1989年我即在美国买了一台IBM电脑,因那时毫无电脑方面的知识,委托一位据说是电脑方面的学子选购。同机购置的EPSON打印机也为九针,回国以后找不到支持这种型号打印机的汉卡,等于死机一台。幸得机械电子工业部软件专家胡江淮先生相助,为我特别设计了一个程序,才使它起死回生,但在字型、字号上却无选择余地,也不能支持功能越来越多的汉卡和使用高密度软盘。然而它的硬件绝对万无一失,到底是出身名门的IBM。凡是运行中的毛病,我敢肯定都出在汉字处理功能上。
反倒是后来者居上。朋友们晚些时候购置电脑,档次、功能越来越多,所用汉卡自然也是水涨船高,不由得生出落伍者的荒凉。便下定决心购买一台便于携带而又性能良好、运行可靠的电脑。
不知寻访多少电脑公司,终于看上一台也算美国名牌、适合于我的笔记本式电脑AST,可我下不了决心,做这几乎使我倾家荡产的挥霍。
我翻来覆去地开导自己,平时没有别的嗜好,既不吸烟又不饮酒,衣着也不追求新潮,对化妆品的要求虽然较高,但终日面对电脑,刻意调理自己的容颜与对牛弹琴同出一辙。平时连牙也难得刷、脸也难得洗,一般两三天才来一次清理。先生甚至编了顺口溜来调侃我的邋遢:“眼睛一眨,小母鸡变成了老母鸭。”一旦洗脸并用了肥皂,我会对他说:“看好了,我可是洗了脸,还用了肥皂。”只在兴致突发、或有什么活动时才乔装打扮一下,周期十天半月不等。因此所费不多。
这种消费水准,比起那些很会享受人生的朋友实在过于委屈自己,我总应该有所开拓,以期达到某种心理上的平衡。此时此刻,AST可以说是不期而至。除此,我又将针式打印机更换为喷墨打印机,配置了彩色显示器。
从陈村《批评方正》一文看出,他使用的是北大方正汉卡。
北大方正汉卡我没有用过,但换来换去也用过不少名牌,因此接触过不少电脑公司的风云人物,总的印象是带有我们这个社会初级阶段的全部特征。我们使用的各种汉卡,亦然难逃这样的天罗地网。
为了防止系统出问题,我总是不厌其烦、多备份地将文稿拷贝到磁盘上去。
算我三生有幸,有一次我将文稿锁住,又忘记了自己设置的密码,赶去北大方正集团请求他们帮助破译,竟然巧遇香港金山系统的开山鼻祖、金山公司的裘伯君先生,他说他将特地为我的笔记本式电脑设计一个金山汉卡,如是,我的电脑指日可望如虎添翼。
看来再没有什么遗憾了,可是看到电视上有关电脑发展的新动向,仍会怦然心动。
由于智商不高,对我来说写作既是乐趣,也是苦役。所以非常羡慕那些嗑着瓜子、听着音乐就能下笔千言的写家。过去没有电脑的时候,每每开写以前就像要上笼头的牲口,或曰“懒驴上磨屎尿多”,总是一会儿喝杯茶、一会儿打个电话,东摸摸、西抓抓,好不容易才坐到写字台前。但一旦坐下去,就会废寝忘食、再难从椅子上站起来。

* _待查数据_

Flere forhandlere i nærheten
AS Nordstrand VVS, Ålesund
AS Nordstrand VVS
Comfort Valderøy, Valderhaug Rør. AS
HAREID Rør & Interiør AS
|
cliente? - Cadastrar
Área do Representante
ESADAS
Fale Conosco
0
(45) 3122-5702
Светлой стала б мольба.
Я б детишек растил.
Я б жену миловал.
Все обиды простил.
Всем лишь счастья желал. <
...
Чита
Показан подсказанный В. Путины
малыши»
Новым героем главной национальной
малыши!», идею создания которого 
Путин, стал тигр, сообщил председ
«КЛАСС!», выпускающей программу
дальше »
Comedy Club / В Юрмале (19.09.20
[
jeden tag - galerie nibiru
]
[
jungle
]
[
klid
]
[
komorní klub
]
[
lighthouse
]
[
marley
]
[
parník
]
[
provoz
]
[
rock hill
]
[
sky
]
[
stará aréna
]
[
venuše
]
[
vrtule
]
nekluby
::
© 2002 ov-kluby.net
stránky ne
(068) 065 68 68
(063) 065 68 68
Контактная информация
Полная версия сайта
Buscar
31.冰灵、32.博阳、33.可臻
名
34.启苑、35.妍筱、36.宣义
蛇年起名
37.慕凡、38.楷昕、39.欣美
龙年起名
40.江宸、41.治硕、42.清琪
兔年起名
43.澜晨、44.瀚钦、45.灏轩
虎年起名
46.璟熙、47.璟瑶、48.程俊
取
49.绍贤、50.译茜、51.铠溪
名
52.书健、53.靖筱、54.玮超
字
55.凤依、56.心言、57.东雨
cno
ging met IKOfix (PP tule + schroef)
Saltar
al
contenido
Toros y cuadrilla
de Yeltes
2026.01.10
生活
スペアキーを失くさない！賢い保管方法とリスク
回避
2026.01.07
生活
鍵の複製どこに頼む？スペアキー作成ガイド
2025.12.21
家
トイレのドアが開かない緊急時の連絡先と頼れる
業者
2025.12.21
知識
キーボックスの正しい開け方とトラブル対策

* _作答要求_
把上面那篇谈电脑的文章中从“不知寻访多少电脑公司,终于看”到“卡,亦然难逃这样的天罗地网。”的这一部分一字不改地抄写出来。

* _本题答案_
不知寻访多少电脑公司,终于看上一台也算美国名牌、适合于我的笔记本式电脑AST,可我下不了决心,做这几乎使我倾家荡产的挥霍。
我翻来覆去地开导自己,平时没有别的嗜好,既不吸烟又不饮酒,衣着也不追求新潮,对化妆品的要求虽然较高,但终日面对电脑,刻意调理自己的容颜与对牛弹琴同出一辙。平时连牙也难得刷、脸也难得洗,一般两三天才来一次清理。先生甚至编了顺口溜来调侃我的邋遢:“眼睛一眨,小母鸡变成了老母鸭。”一旦洗脸并用了肥皂,我会对他说:“看好了,我可是洗了脸,还用了肥皂。”只在兴致突发、或有什么活动时才乔装打扮一下,周期十天半月不等。因此所费不多。
这种消费水准,比起那些很会享受人生的朋友实在过于委屈自己,我总应该有所开拓,以期达到某种心理上的平衡。此时此刻,AST可以说是不期而至。除此,我又将针式打印机更换为喷墨打印机,配置了彩色显示器。
从陈村《批评方正》一文看出,他使用的是北大方正汉卡。
北大方正汉卡我没有用过,但换来换去也用过不少名牌,因此接触过不少电脑公司的风云人物,总的印象是带有我们这个社会初级阶段的全部特征。我们使用的各种汉卡,亦然难逃这样的天罗地网。